Sunday, October 28, 2007

Starry Night

It was dark and late when I took Duncan to the park. The air, which hadn't been able to decide which temperature it wanted to be, finally settled on cold and our breath led the way. It had been a hazy night and the lights around the lake wore halos, cloudy and orange reflected on the dark surface of the water. I was thinking of how brilliant the sky is on clear winter nights in Pocatello, how I've stood on my mother's driveway late on a Christmas Eve and stared skyward in awe, the earth falling away from me, the night sucking the breath from my chest. I've never witnessed a sky like the one I can see from home. As we climbed the small hill above the lake I looked up knowing I'd see nothing but orange reflected off the haze, but at that moment, for only a few seconds, the mist cleared and I could see the night spread out above me and it took my breath away. We paused on the hill and gazed up at the Big Dipper and the "W" that is Cassiopeia, Queen of the Night, and all that space and time spread between them. I thought of that song by Don McLean, "Vincent (Starry, Starry Night)" and I was glad to be able to share it with Duncan, and even though he does know not the song or the painting, somewhere in his heart he understands the beauty of a moment.

Starry, starry night.
Paint your palette blue and grey,
Look out on a summer's day,
With eyes that know the darkness in my soul.
Shadows on the hills,
Sketch the trees and the daffodils,
Catch the breeze and the winter chills,
In colors on the snowy linen land.

Now I understand what you tried to say to me,
How you suffered for your sanity,
How you tried to set them free.
They would not listen, they did not know how.
Perhaps they'll listen now.

Starry, starry night.
Flaming flowers that brightly blaze,
Swirling clouds in violet haze,
Reflect in Vincent's eyes of china blue.
Colors changing hue, morning field of amber grain,
Weathered faces lined in pain,
Are soothed beneath the artist's loving hand.

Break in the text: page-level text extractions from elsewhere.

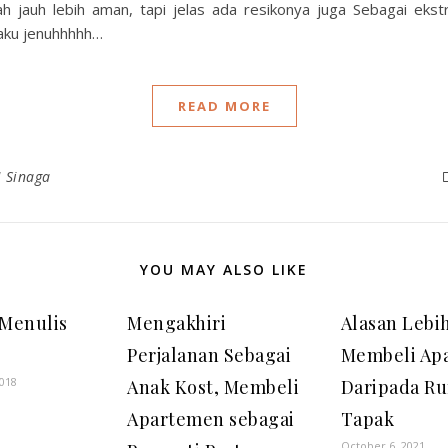
lah jauh lebih aman, tapi jelas ada resikonya juga Sebagai ekst
 aku jenuhhhhh…
READ MORE
H Sinaga
YOU MAY ALSO LIKE
Menulis
Mengakhiri
Alasan Lebi
Perjalanan Sebagai
Membeli Ap
018
Anak Kost, Membeli
Daripada R
Apartemen sebagai
Tapak
October 6, 2021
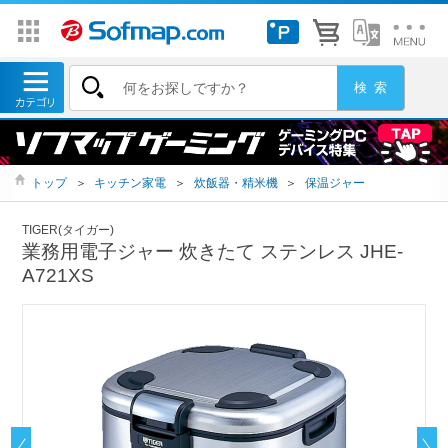
トップ
＞
キッチン家電
＞
炊飯器・精米機
＞
保温ジャー
TIGER(タイガー)
業務用電子ジャー 炊きたて ステンレス JHE-
A721XS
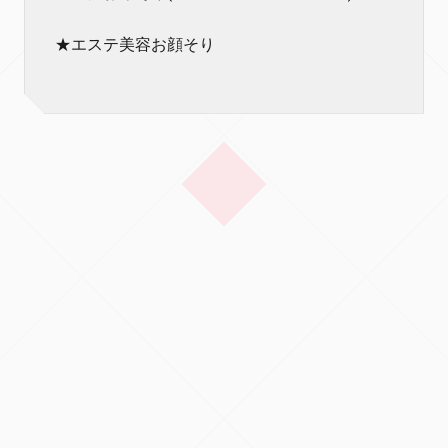
★エステ美容お顔そり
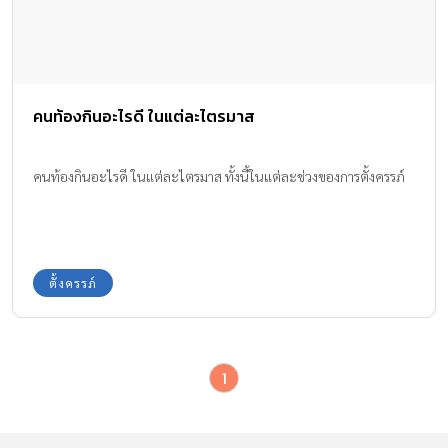
คนท้องกินอะไรดี ในแต่ละไตรมาส
คนท้องกินอะไรดี ในแต่ละไตรมาส ทั้งนี้ในแต่ละช่วงของการตั้งครรภ์
ตั้งครรภ์
1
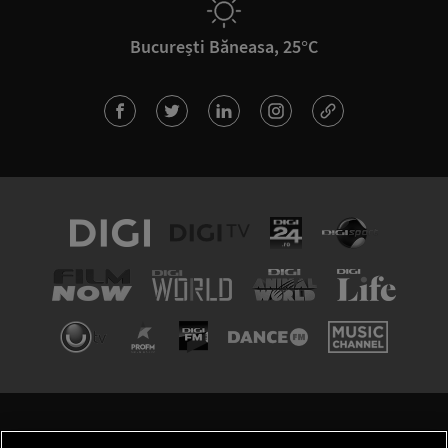
București Băneasa, 25°C
TERMENI ȘI CONDIȚII
POLITICA DE CONFIDENȚIALITATE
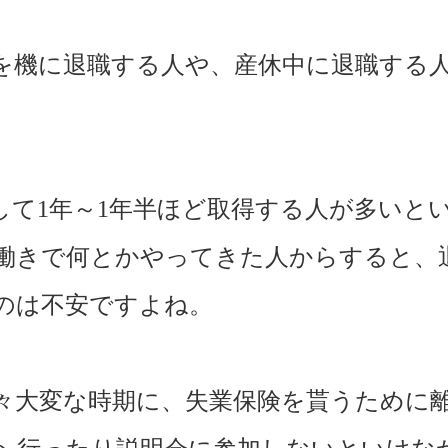
を機に退職する人や、産休中に退職する
して1年～1年半ほど取得する人が多いと
働きで何とかやってきた人からすると、
のは不安ですよね。
々大変な時期に、失業保険を貰うために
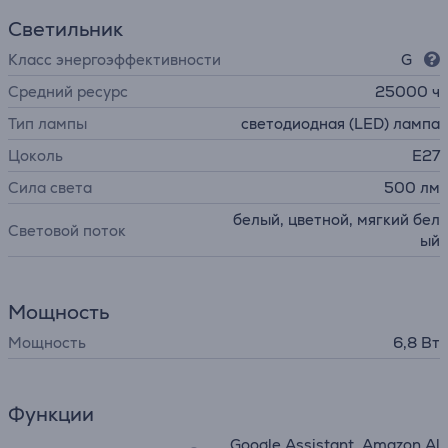
Светильник
Класс энергоэффективности
G
Средний ресурс
25000 ч
Тип лампы
светодиодная (LED) лампа
Цоколь
E27
Сила света
500 лм
белый, цветной, мягкий бел
Световой поток
ый
Мощность
Мощность
6,8 Вт
Функции
Google Assistant, Amazon Al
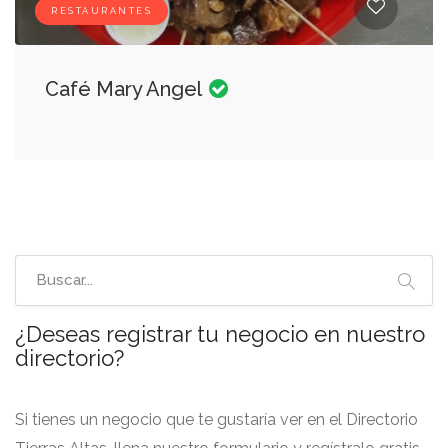
RESTAURANTES
Café Mary Angel
¿Deseas registrar tu negocio en nuestro
directorio?
Si tienes un negocio que te gustaría ver en el Directorio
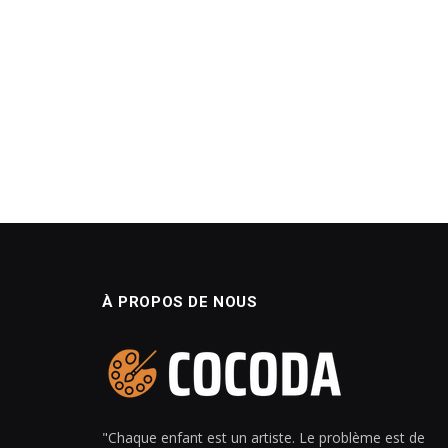
À PROPOS DE NOUS
"Chaque enfant est un artiste. Le problème est de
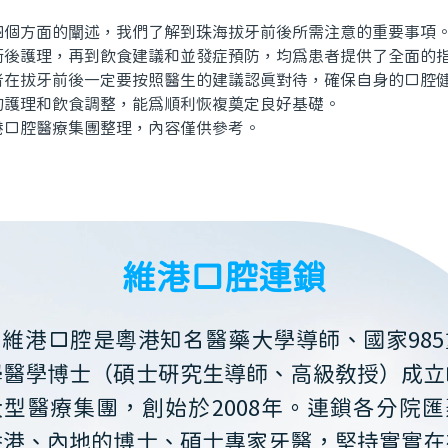
方面的闡述，我們了解到珠海拔牙前後所需注意的重要事項。
術後護理，再到飲食建議和並發症預防，均爲患者提供了全面的
拔牙前後一定要按照醫生的建議認真對待，確保自身的口腔健
的護理和飲食調整，能爲順利恢複奠定良好基礎。
腔醫療集團整理，內容僅供參考。
維港口腔連鎖
維港口腔是粵港知名醫藥大學導師、國家985
學醫學博士（碩士研究生導師、高級教授）成立
大型醫療集團，創始於2008年。連鎖各分院匯
香港、內地的博士、碩士專家牙醫，堅持實實在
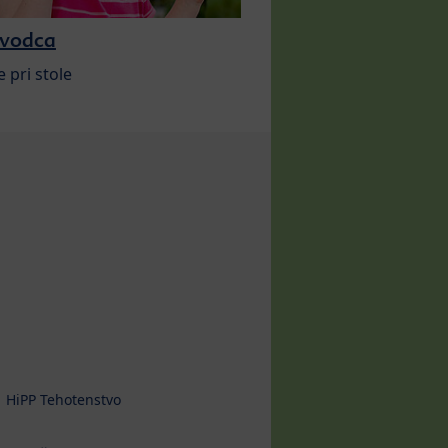
evodca
e pri stole
HiPP Tehotenstvo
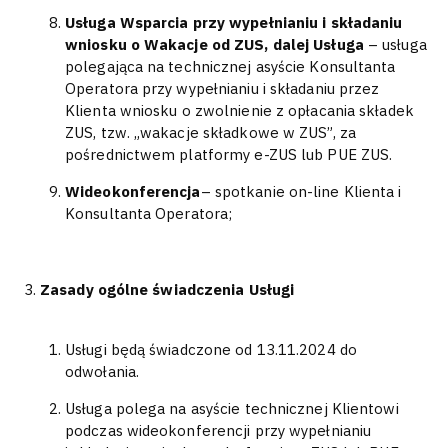
Usługa Wsparcia przy wypełnianiu i składaniu
wniosku o Wakacje od ZUS, dalej Usługa
– usługa
polegająca na technicznej asyście Konsultanta
Operatora przy wypełnianiu i składaniu przez
Klienta wniosku o zwolnienie z opłacania składek
ZUS, tzw. „wakacje składkowe w ZUS”, za
pośrednictwem platformy e-ZUS lub PUE ZUS.
Wideokonferencja
– spotkanie on-line Klienta i
Konsultanta Operatora;
Zasady ogólne świadczenia Usługi
Usługi będą świadczone od 13.11.2024 do
odwołania.
Usługa polega na asyście technicznej Klientowi
podczas wideokonferencji przy wypełnianiu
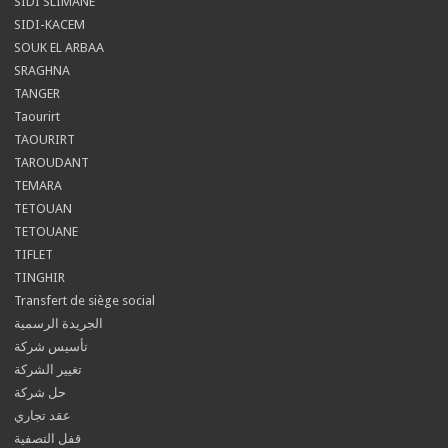
SIDI SLIMANE
SIDI-KACEM
SOUK EL ARBAA
SRAGHNA
TANGER
Taourirt
TAOURIRT
TAROUDANT
TEMARA
TETOUAN
TETOUANE
TIFLET
TINGHIR
Transfert de siège social
الجريدة الرسمية
تأسيس شركة
تغيير الشركة
حل شركة
عقد تجاري
قفل التصفية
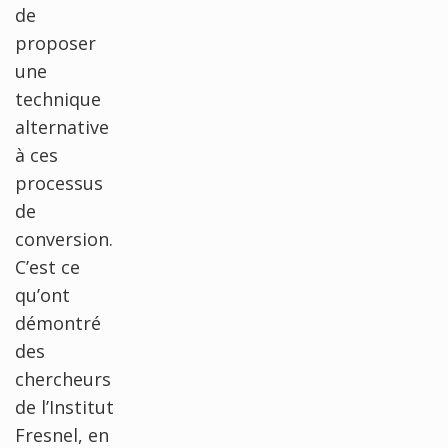
de
proposer
une
technique
alternative
à ces
processus
de
conversion.
C’est ce
qu’ont
démontré
des
chercheurs
de l’Institut
Fresnel, en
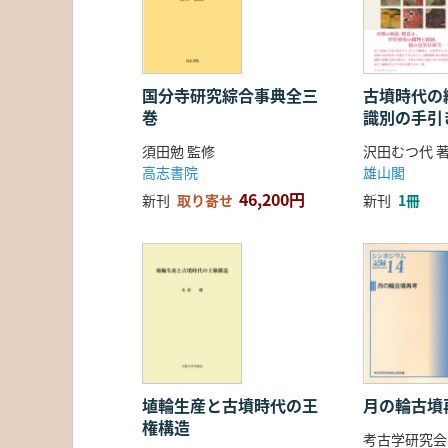
国分寺研究綜合事典全三
古墳時代の繊
巻
識別の手引
須田勉 監修
沢田むつ代 
高志書院
雄山閣
46,200円
新刊
取り寄せ
新刊
1冊
埴輪生産と古墳時代の王
月の輪古墳
権構造
考古学研究会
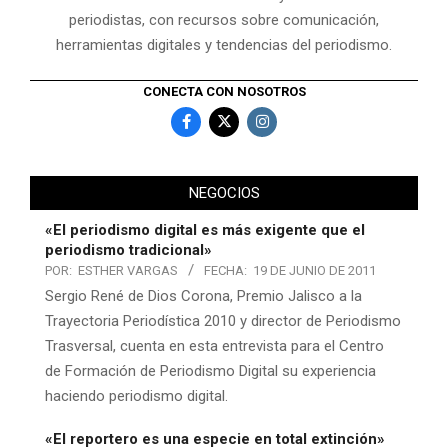
periodistas, con recursos sobre comunicación,
herramientas digitales y tendencias del periodismo.
CONECTA CON NOSOTROS
NEGOCIOS
«El periodismo digital es más exigente que el
periodismo tradicional»
POR:
ESTHER VARGAS
FECHA:
19 DE JUNIO DE 2011
Sergio René de Dios Corona, Premio Jalisco a la
Trayectoria Periodística 2010 y director de Periodismo
Trasversal, cuenta en esta entrevista para el Centro
de Formación de Periodismo Digital su experiencia
haciendo periodismo digital.
«El reportero es una especie en total extinción»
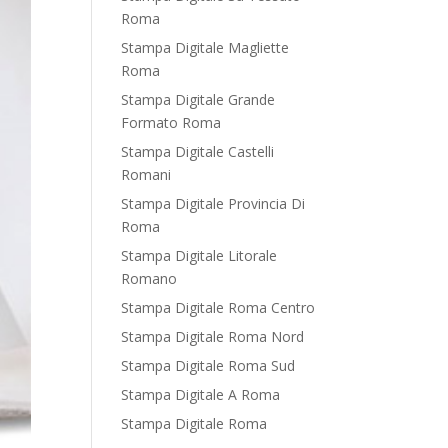
Roma
Stampa Digitale Magliette
Roma
Stampa Digitale Grande
Formato Roma
Stampa Digitale Castelli
Romani
Stampa Digitale Provincia Di
Roma
Stampa Digitale Litorale
Romano
Stampa Digitale Roma Centro
Stampa Digitale Roma Nord
Stampa Digitale Roma Sud
Stampa Digitale A Roma
Stampa Digitale Roma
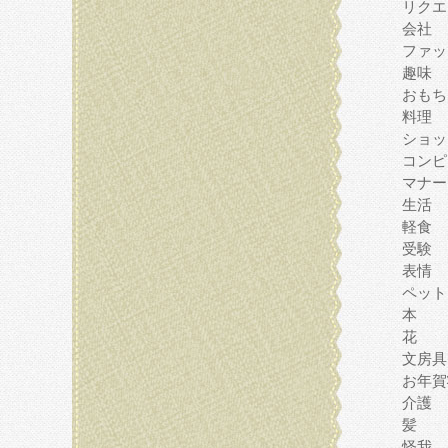
リクエ
会社
ファッ
趣味
おもち
料理
ショッ
コンピ
マナー
生活
軽食
受験
表情
ペット
本
花
文房具
お年賀
介護
髪
怪我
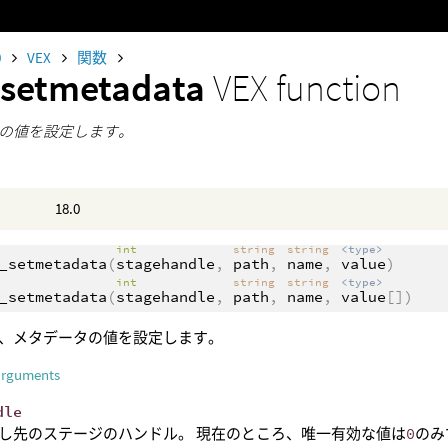
0
VEX
関数
_setmetadata
VEX function
の値を設定します。
18.0
int
string
string
<type>
_setmetadata
(
stagehandle
,
path
,
name
,
value
)
int
string
string
<type>
_setmetadata
(
stagehandle
,
path
,
name
,
value
[])
、メタデータの値を設定します。
arguments
dle
し先のステージのハンドル。 現在のところ、唯一有効な値は
0
のみ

Now I understand what you tried to say to me,
How you suffered for your sanity,
How you tried to set them free.
They would not listen, they did not know how.
Perhaps they'll listen now.

For they could not love you,
But still your love was true.
And when no hope was left in sight
On that starry, starry night,
You took your life, as lovers often do.
But I could have told you, Vincent,
This world was never meant for one
As beautiful as you.

Starry, starry night.
Portraits hung in empty halls,
Frameless head on nameless walls,
With eyes that watch the world and can't forget.
Like the strangers that you've met,
The ragged men in the ragged clothes,
The silver thorn of bloody rose,
Lie crushed and broken on the virgin snow.

Now I think I know what you tried to say to me,
How you suffered for your sanity,
How you tried to set them free.
They would not listen, they're not listening still.
Perhaps they never will...

1 comment:

Anonymous said...

I love "the earth falling away from me, the night sucking the breath from my chest." The words are alive like Vincent's brushstrokes.

Recently (that means within the past ten years...I'm old) I heard an interview with a French woman who knew Van Gough. She was a little girl, and her father owned an art supply store.

She said he was always drunk and never bathed. Perhaps that is apropos for the slightly insane.